O avanço da aviação executiva no Brasil começa a aparecer de forma mais clara na movimentação dos aeroportos especializados no segmento. Em Curitiba, o Aeroporto do Bacacheri encerrou 2025 com 33.848 pousos e decolagens, um crescimento de aproximadamente 47% em relação a 2022, quando foram registradas 23.021 operações.
Administrado pela Motiva desde março daquele ano, o terminal é dedicado à aviação geral e executiva e passou a figurar entre os dez aeroportos mais movimentados do país nessa categoria, segundo dados do Departamento de Controle do Espaço Aéreo (DECEA) apresentados pela companhia.
O desempenho acompanha uma expansão mais ampla do setor. Dados da Associação Brasileira de Aviação Geral (ABAG) citados pela empresa apontam que a frota brasileira de aviação executiva chegou a 11.239 aeronaves, volume que colocaria o país na segunda posição mundial. Na comparação com o período anterior, o crescimento informado é de 6,5%.
Entre os diferentes tipos de aeronaves, os jatos executivos tiveram avanço ainda mais acelerado, com expansão de 17% da frota. A procura tem sido impulsionada por deslocamentos corporativos, operações ligadas ao agronegócio, fretamentos e conexões entre cidades sem oferta regular de voos comerciais.

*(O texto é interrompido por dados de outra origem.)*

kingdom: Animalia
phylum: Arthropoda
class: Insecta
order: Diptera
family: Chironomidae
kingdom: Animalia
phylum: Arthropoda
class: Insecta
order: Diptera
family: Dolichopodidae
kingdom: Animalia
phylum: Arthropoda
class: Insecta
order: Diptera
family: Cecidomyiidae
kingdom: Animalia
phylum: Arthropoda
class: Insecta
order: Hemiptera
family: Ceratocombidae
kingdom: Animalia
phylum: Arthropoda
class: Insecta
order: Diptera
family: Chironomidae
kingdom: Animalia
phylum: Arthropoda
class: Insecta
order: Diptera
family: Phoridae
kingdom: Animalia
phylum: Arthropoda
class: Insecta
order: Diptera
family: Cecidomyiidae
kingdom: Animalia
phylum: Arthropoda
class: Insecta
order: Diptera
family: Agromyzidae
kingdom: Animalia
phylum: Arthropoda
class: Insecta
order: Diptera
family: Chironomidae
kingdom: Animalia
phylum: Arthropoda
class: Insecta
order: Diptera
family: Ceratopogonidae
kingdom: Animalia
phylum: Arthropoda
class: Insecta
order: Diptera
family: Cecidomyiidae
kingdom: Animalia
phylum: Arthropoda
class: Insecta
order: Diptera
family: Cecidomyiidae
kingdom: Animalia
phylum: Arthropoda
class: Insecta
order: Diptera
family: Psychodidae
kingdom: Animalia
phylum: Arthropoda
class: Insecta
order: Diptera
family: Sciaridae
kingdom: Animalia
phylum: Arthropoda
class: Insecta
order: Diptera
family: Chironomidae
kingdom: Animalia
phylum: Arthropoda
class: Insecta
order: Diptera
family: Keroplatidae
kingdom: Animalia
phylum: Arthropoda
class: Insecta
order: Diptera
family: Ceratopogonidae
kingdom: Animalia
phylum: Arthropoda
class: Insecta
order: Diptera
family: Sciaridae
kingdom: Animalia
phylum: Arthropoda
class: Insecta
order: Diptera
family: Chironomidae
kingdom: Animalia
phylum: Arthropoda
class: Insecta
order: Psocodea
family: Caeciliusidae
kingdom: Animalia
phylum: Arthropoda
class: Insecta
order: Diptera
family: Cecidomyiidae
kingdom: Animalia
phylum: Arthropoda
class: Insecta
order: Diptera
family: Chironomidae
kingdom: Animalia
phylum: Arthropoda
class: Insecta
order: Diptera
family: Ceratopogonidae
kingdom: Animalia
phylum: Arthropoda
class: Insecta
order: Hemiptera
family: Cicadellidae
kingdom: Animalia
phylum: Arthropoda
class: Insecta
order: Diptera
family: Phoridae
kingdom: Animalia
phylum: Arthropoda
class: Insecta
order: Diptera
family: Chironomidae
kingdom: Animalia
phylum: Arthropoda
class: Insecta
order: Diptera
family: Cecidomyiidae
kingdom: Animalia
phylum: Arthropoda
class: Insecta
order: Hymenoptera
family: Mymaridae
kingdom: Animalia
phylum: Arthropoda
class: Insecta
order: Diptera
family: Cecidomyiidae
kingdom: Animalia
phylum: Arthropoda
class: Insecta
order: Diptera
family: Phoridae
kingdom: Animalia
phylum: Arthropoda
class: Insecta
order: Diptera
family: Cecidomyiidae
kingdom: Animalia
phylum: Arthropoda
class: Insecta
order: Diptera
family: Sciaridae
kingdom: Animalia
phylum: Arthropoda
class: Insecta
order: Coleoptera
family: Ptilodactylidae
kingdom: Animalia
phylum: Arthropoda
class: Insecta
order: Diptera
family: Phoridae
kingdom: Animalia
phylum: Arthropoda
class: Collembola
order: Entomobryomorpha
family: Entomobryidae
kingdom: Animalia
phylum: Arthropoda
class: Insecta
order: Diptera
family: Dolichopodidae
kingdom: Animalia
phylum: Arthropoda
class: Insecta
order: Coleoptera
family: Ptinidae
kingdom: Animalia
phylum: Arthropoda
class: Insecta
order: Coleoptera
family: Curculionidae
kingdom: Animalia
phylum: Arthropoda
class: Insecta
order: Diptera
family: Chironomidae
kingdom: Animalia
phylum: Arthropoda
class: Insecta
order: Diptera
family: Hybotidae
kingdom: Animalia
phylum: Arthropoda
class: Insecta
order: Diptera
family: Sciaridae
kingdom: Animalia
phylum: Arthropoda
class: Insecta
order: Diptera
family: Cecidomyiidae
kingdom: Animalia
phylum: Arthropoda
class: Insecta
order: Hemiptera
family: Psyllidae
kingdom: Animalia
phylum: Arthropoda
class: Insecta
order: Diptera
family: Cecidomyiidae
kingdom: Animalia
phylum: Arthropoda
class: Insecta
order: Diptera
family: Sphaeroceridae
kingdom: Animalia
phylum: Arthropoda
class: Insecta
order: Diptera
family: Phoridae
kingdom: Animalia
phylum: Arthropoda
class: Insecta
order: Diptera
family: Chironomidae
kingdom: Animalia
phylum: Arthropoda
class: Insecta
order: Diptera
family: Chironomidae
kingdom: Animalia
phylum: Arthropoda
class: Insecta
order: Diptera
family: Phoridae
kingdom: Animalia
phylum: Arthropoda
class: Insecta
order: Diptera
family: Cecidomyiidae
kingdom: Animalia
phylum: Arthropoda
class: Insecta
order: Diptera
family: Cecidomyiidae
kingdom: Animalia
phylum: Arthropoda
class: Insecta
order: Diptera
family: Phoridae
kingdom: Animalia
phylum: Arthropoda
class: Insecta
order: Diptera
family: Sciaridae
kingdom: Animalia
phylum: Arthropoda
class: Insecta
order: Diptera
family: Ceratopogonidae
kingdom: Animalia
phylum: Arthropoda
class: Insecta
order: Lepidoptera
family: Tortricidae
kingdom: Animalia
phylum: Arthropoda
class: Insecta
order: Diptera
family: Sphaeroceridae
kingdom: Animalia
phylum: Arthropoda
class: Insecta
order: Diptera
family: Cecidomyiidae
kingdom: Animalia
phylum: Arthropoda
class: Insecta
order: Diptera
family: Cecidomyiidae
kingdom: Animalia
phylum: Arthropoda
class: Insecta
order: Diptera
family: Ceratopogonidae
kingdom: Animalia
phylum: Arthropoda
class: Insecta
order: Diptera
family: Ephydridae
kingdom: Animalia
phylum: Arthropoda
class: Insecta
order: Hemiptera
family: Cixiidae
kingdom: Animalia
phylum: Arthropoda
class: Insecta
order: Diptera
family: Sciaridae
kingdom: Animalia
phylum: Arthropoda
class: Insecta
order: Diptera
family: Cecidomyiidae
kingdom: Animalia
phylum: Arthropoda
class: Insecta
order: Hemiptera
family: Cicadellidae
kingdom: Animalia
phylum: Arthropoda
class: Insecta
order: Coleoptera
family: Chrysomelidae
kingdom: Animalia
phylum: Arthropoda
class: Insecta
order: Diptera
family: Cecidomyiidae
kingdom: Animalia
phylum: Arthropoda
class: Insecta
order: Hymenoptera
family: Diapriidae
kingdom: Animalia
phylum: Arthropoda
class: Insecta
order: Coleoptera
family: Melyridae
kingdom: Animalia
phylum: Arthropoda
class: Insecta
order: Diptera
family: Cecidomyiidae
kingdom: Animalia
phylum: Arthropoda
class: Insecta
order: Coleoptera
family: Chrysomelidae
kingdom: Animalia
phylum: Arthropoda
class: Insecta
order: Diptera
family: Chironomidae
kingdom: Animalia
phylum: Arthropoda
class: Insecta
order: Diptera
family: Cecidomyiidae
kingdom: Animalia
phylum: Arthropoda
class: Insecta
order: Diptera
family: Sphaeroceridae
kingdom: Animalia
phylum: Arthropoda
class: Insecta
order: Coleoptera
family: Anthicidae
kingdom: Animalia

Bacacheri cresce com demanda de negócios e serviços aeronáuticos
A alta de 47% registrada desde 2022 transforma o Aeroporto do Bacacheri em um exemplo da pressão exercida pelo crescimento do setor sobre a infraestrutura especializada. Diferentemente dos grandes terminais comerciais, sua operação está concentrada em aeronaves particulares, táxi aéreo, manutenção e outros serviços ligados à aviação geral.
“Curitiba possui localização estratégica e uma economia fortemente conectada aos setores industrial, logístico e corporativo, o que amplia a demanda por operações executivas, manutenção aeronáutica e serviços especializados”, afirma Eduardo Schein, gerente do Aeroporto do Bacacheri.
O terminal abriga dezenas de empresas relacionadas à aviação executiva, manutenção e fretamento. Entre os operadores instalados estão Helisul, Hércules Táxi Aéreo e SyncJet, formando um ecossistema que vai além do pouso e da decolagem das aeronaves.
O crescimento do Bacacheri também ocorre em um momento de expansão do táxi aéreo. Segundo levantamento da ABAG informado pela Motiva, 145 empresas brasileiras do segmento operavam 686 aeronaves no segundo semestre de 2025, alta de 6,26% em um curto intervalo.
Em janeiro de 2022, a frota nacional de táxi aéreo era próxima de 600 aeronaves. A comparação indica crescimento superior a 14% em pouco mais de três anos, impulsionado pela demanda por fretamentos, deslocamentos corporativos e operações regionais.
Aviação geral amplia conexão além da malha comercial
A dimensão do setor também aparece na quantidade de localidades atendidas. Enquanto a aviação comercial regular chega a cerca de 176 destinos, a aviação geral opera em mais de 3.700 aeroportos e aproximadamente 1.365 helipontos no Brasil, conforme números da ABAG apresentados pela companhia.
A diferença ajuda a explicar por que o segmento ganhou importância para empresas que precisam conectar unidades industriais, propriedades rurais, centros logísticos e cidades fora das principais rotas comerciais.
No agronegócio, por exemplo, aeronaves executivas reduzem o tempo de deslocamento até regiões com baixa frequência de voos regulares. Em grandes grupos empresariais, a mesma lógica aparece nas viagens entre fábricas, centros de distribuição e escritórios. A aviação geral também atende operações aeromédicas e serviços especializados.
A Motiva, responsável pela administração do aeroporto, opera atualmente 17 terminais no Brasil e três no exterior. O grupo também atua em rodovias e transporte sobre trilhos e reúne 39 ativos em 13 estados brasileiros.